Throughout the 70's and 80's Charlie’s broadcasts were limited to London so I never got the chance to hear them til lately. I've listened to a bundle this week and particularly enjoyed this one where Charlie fruitlessly interrogates the great Rico Rodriguez.  Rico is a famously reserved gentleman, though what he lacks in verbiage he more than makes up for in cool.  This show was celebrating Rico’s masterpiece 'Man From Wareika' (the Wareika hills being the Rastafarian heartland) , a particular favourite of Charlies. The timing of the show is perfect, only a decade after Rico was releasing that string of great ska instrumentals and a few years before his rebirth with the Specials.

Let's hope people are still making this type of radio forever.

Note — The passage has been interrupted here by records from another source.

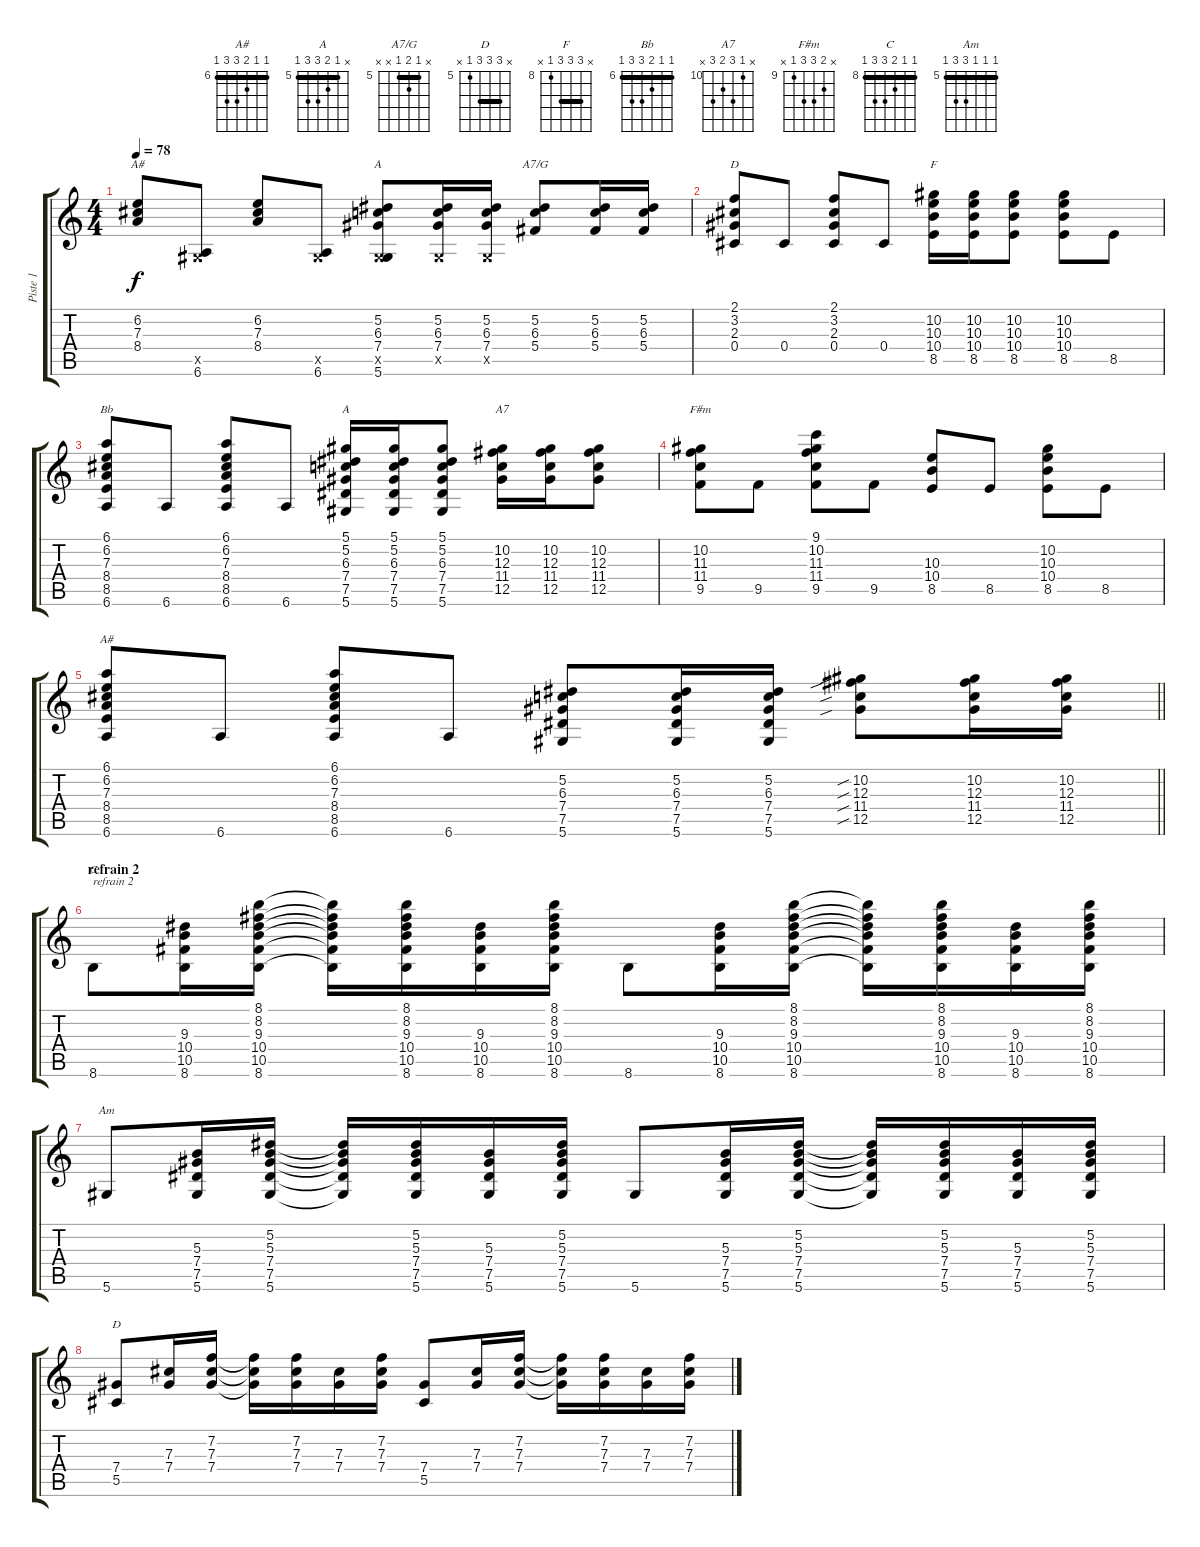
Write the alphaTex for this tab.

\track ("Piste 1" "Piste 1") {instrument acousticguitarnylon}
\staff {score tabs}
\tuning (Eb4 Bb3 Gb3 Db3 Ab2 Eb2) {hide}
\chord ("A#" x 6 7 8 x 6) {firstfret 6}
\chord ("A" x 5 6 7 x 5) {firstfret 5}
\chord ("A7/G" x 5 6 5 x x) {firstfret 5 barre 5}
\chord ("D" 2 3 2 0 x x)
\chord ("F" x 10 10 10 8 x) {firstfret 8 barre 10}
\chord ("Bb" 6 6 7 8 8 6) {firstfret 6 barre 6}
\chord ("A" x 5 6 7 7 5) {firstfret 5 barre 5}
\chord ("A7" x 10 12 11 12 x) {firstfret 10}
\chord ("F#m" x 10 11 11 9 x) {firstfret 9}
\chord ("A#" 6 6 7 8 8 6) {firstfret 6 barre 6}
\chord ("C" 8 8 9 10 10 8) {firstfret 8 barre 8}
\chord ("Am" 5 5 5 7 7 5) {firstfret 5 barre 5}
\chord ("D" x 7 7 7 5 x) {firstfret 5 barre 7}
\ts (4 4)
\tempo 78
\clef g2
\ks c
(6.2 7.3 8.4).8{ch "A#" dy f} (0.5{x} 6.6).8 (6.2 7.3 8.4).8 (0.5{x} 6.6).8 (5.2 6.3 7.4 0.5{x} 5.6).8{ch "A"} (5.2 6.3 7.4 0.5{x}).16 (5.2 6.3 7.4 0.5{x}).16 (5.2 6.3 5.4).8{ch "A7/G"} (5.2 6.3 5.4).16 (5.2 6.3 5.4).16 |
(2.1 3.2 2.3 0.4).8{ch "D"} 0.4.8 (2.1 3.2 2.3 0.4).8 0.4.8 (10.2 10.3 10.4 8.5).16{ch "F"} (10.2 10.3 10.4 8.5).16 (10.2 10.3 10.4 8.5).8 (10.2 10.3 10.4 8.5).8 8.5.8 |
(6.1 6.2 7.3 8.4 8.5 6.6).8{ch "Bb"} 6.6.8 (6.1 6.2 7.3 8.4 8.5 6.6).8 6.6.8 (5.1 5.2 6.3 7.4 7.5 5.6).16{ch "A"} (5.1 5.2 6.3 7.4 7.5 5.6).16 (5.1 5.2 6.3 7.4 7.5 5.6).8 (10.2 12.3 11.4 12.5).16{ch "A7"} (10.2 12.3 11.4 12.5).16 (10.2 12.3 11.4 12.5).8 |
(10.2 11.3 11.4 9.5).8{ch "F#m"} 9.5.8 (9.1 10.2 11.3 11.4 9.5).8 9.5.8 (10.3 10.4 8.5).8 8.5.8 (10.2 10.3 10.4 8.5).8 8.5.8 |
\barLineRight lightlight
(6.1 6.2 7.3 8.4 8.5 6.6).8{ch "A#"} 6.6.8 (6.1 6.2 7.3 8.4 8.5 6.6).8 6.6.8 (5.2 6.3 7.4 7.5 5.6).8 (5.2 6.3 7.4 7.5 5.6).16 (5.2 6.3 7.4 7.5 5.6).16 (10.2{sib} 12.3{sib} 11.4{sib} 12.5{sib}).8 (10.2 12.3 11.4 12.5).16 (10.2 12.3 11.4 12.5).16 |
\section ("" "refrain 2")
8.6.8{ch "C" txt "refrain 2"} (9.3 10.4 10.5 8.6).16 (8.1 8.2 9.3 10.4 10.5 8.6).16 (8.1{t} 8.2{t} 9.3{t} 10.4{t} 10.5{t} 8.6{t}).16 (8.1 8.2 9.3 10.4 10.5 8.6).16 (9.3 10.4 10.5 8.6).16 (8.1 8.2 9.3 10.4 10.5 8.6).16 8.6.8 (9.3 10.4 10.5 8.6).16 (8.1 8.2 9.3 10.4 10.5 8.6).16 (8.1{t} 8.2{t} 9.3{t} 10.4{t} 10.5{t} 8.6{t}).16 (8.1 8.2 9.3 10.4 10.5 8.6).16 (9.3 10.4 10.5 8.6).16 (8.1 8.2 9.3 10.4 10.5 8.6).16 |
5.6.8{ch "Am"} (5.3 7.4 7.5 5.6).16 (5.2 5.3 7.4 7.5 5.6).16 (5.2{t} 5.3{t} 7.4{t} 7.5{t} 5.6{t}).16 (5.2 5.3 7.4 7.5 5.6).16 (5.3 7.4 7.5 5.6).16 (5.2 5.3 7.4 7.5 5.6).16 5.6.8 (5.3 7.4 7.5 5.6).16 (5.2 5.3 7.4 7.5 5.6).16 (5.2{t} 5.3{t} 7.4{t} 7.5{t} 5.6{t}).16 (5.2 5.3 7.4 7.5 5.6).16 (5.3 7.4 7.5 5.6).16 (5.2 5.3 7.4 7.5 5.6).16 |
(7.4 5.5).8{ch "D"} (7.3 7.4).16 (7.2 7.3 7.4).16 (7.2{t} 7.3{t} 7.4{t}).16 (7.2 7.3 7.4).16 (7.3 7.4).16 (7.2 7.3 7.4).16 (7.4 5.5).8 (7.3 7.4).16 (7.2 7.3 7.4).16 (7.2{t} 7.3{t} 7.4{t}).16 (7.2 7.3 7.4).16 (7.3 7.4).16 (7.2 7.3 7.4).16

Incidentally while I was flitting around youtube I came across this

a pretty superb version of my favourite ska tune Don Drummonds Alipang 

 

Thursday, May 5, 2011

...from Mark #13 - Brother Jack McDuff

Obviously Jimmy Smith is the king of the Hammond, the best, the originator and all that, and I'll stand second to no man in marvelling at all those superb mid 60's Verve sides.  I've always had a bigger soft spot for the work of Brother Jack McDuff though, maybe because his backing bands seem to swing a bit more. Below is one I remember as a favourite on my GLR shows back in the mid 90's , though I probably only played it the once:




And here’s one of those must play tracks that I keep in my box for those infrequent DJ slots. Lots of Mcduff’s great Checker sides remain un-reissued for some reason, this one can be found on the best of Chess Jazz CD, but in very shoddy sound quality.  Not so below:

Wednesday, May 4, 2011

Gospel Slot - Reverend Gary Davis

Reverend Gary Davis was a master of the guitar and a fine songwriter, gospel and secular.

Here are two tunes that demonstrate both talents.


Monday, May 2, 2011

Featured Artist - Garnett Mimms (Part One)

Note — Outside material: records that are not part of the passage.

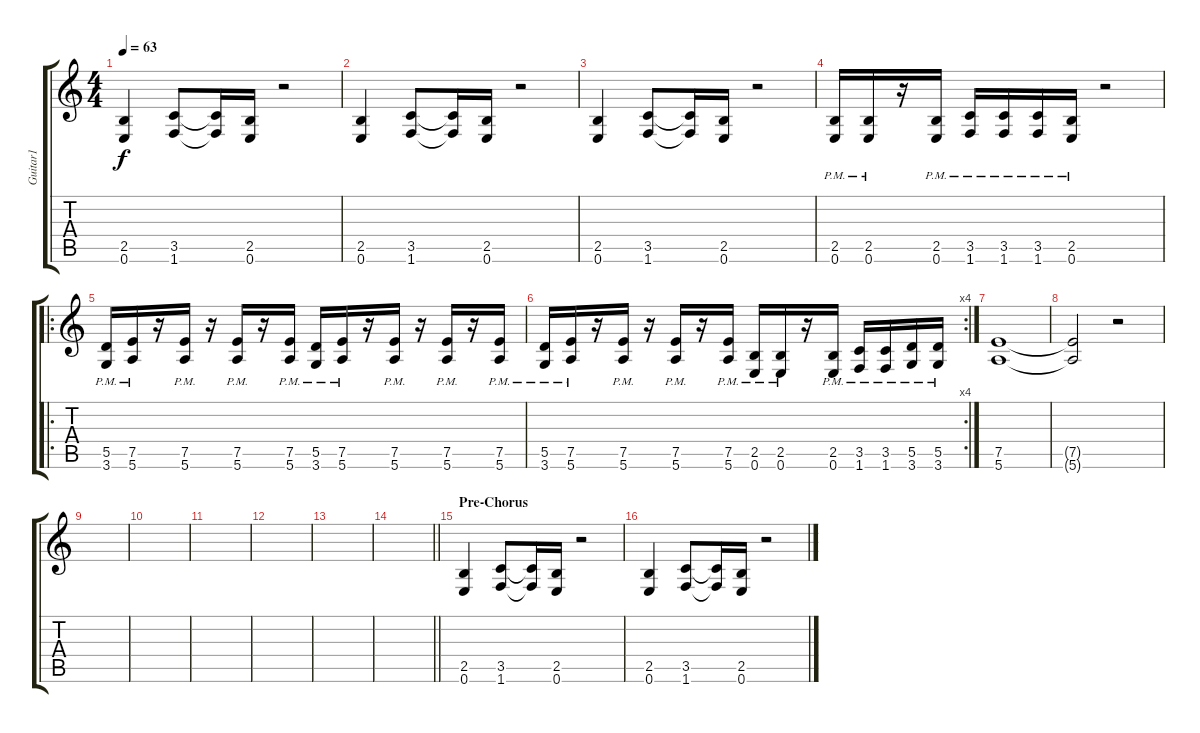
\track ("Guitar1" "Guitar1") {instrument distortionguitar}
\staff {score tabs}
\tuning (E4 B3 G3 D3 A2 E2) {hide}
\ts (4 4)
\tempo 63
\clef g2
\ks c
(2.5 0.6).4{dy f volume 13} (3.5 1.6).8 (3.5{t} 1.6{t}).16 (2.5 0.6).16 r.2 |
(2.5 0.6).4 (3.5 1.6).8 (3.5{t} 1.6{t}).16 (2.5 0.6).16 r.2 |
(2.5 0.6).4 (3.5 1.6).8 (3.5{t} 1.6{t}).16 (2.5 0.6).16 r.2 |
(2.5{pm} 0.6{pm}).16 (2.5{pm} 0.6{pm}).16 r.16 (2.5{pm} 0.6{pm}).16 (3.5{pm} 1.6{pm}).16 (3.5{pm} 1.6{pm}).16 (3.5{pm} 1.6{pm}).16 (2.5{pm} 0.6{pm}).16 r.2 |
\ro
(5.5{pm} 3.6{pm}).16 (7.5{pm} 5.6{pm}).16 r.16 (7.5{pm} 5.6{pm}).16 r.16 (7.5{pm} 5.6{pm}).16 r.16 (7.5{pm} 5.6{pm}).16 (5.5{pm} 3.6{pm}).16 (7.5{pm} 5.6{pm}).16 r.16 (7.5{pm} 5.6{pm}).16 r.16 (7.5{pm} 5.6{pm}).16 r.16 (7.5{pm} 5.6{pm}).16 |
\rc 4
(5.5{pm} 3.6{pm}).16 (7.5{pm} 5.6{pm}).16 r.16 (7.5{pm} 5.6{pm}).16 r.16 (7.5{pm} 5.6{pm}).16 r.16 (7.5{pm} 5.6{pm}).16 (2.5{pm} 0.6{pm}).16 (2.5{pm} 0.6{pm}).16 r.16 (2.5{pm} 0.6{pm}).16 (3.5{pm} 1.6{pm}).16 (3.5{pm} 1.6{pm}).16 (5.5{pm} 3.6{pm}).16 (5.5{pm} 3.6{pm}).16 |
(7.5 5.6).1{volume 0} |
(7.5{t} 5.6{t}).2 r.2 |
|
|
|
|
|
\barLineRight lightlight
|
\section ("" "Pre-Chorus")
(2.5 0.6).4{volume 13} (3.5 1.6).8 (3.5{t} 1.6{t}).16 (2.5 0.6).16 r.2 |
(2.5 0.6).4 (3.5 1.6).8 (3.5{t} 1.6{t}).16 (2.5 0.6).16 r.2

Four tunes below from the soulful voice of Garnett Mimms.  More to come through the month.




Sunday, May 1, 2011

Aural Massage - Merle Haggard - I Can't Be Myself (1970)

Originally released as a 1970 single, and found on Merle Haggard’s 1971 album “Hag”, “I Can’t Be Myself” is a fine example of the power of song writing.  The refreshing lack of ambiguity in the lyric, there from the first line: “It's a way of mine to say just what I'm thinking” is matched by a simple tune and structure and all the more striking for it.

Then there's the glorious raised note in the refrain “I can't be myself and be what pleases you” where Hag’s emotional vulnerability (a common theme in all of his greatest songs) draws the listener in, so that when he reaches his conclusion: “I don't believe that you want me to” there’s little doubt about the outcome of the relationship.  This tune is a perfect example of a songwriter free from the often sentimental confines of country music, working things out in his craft, and enriching our lives at the same time.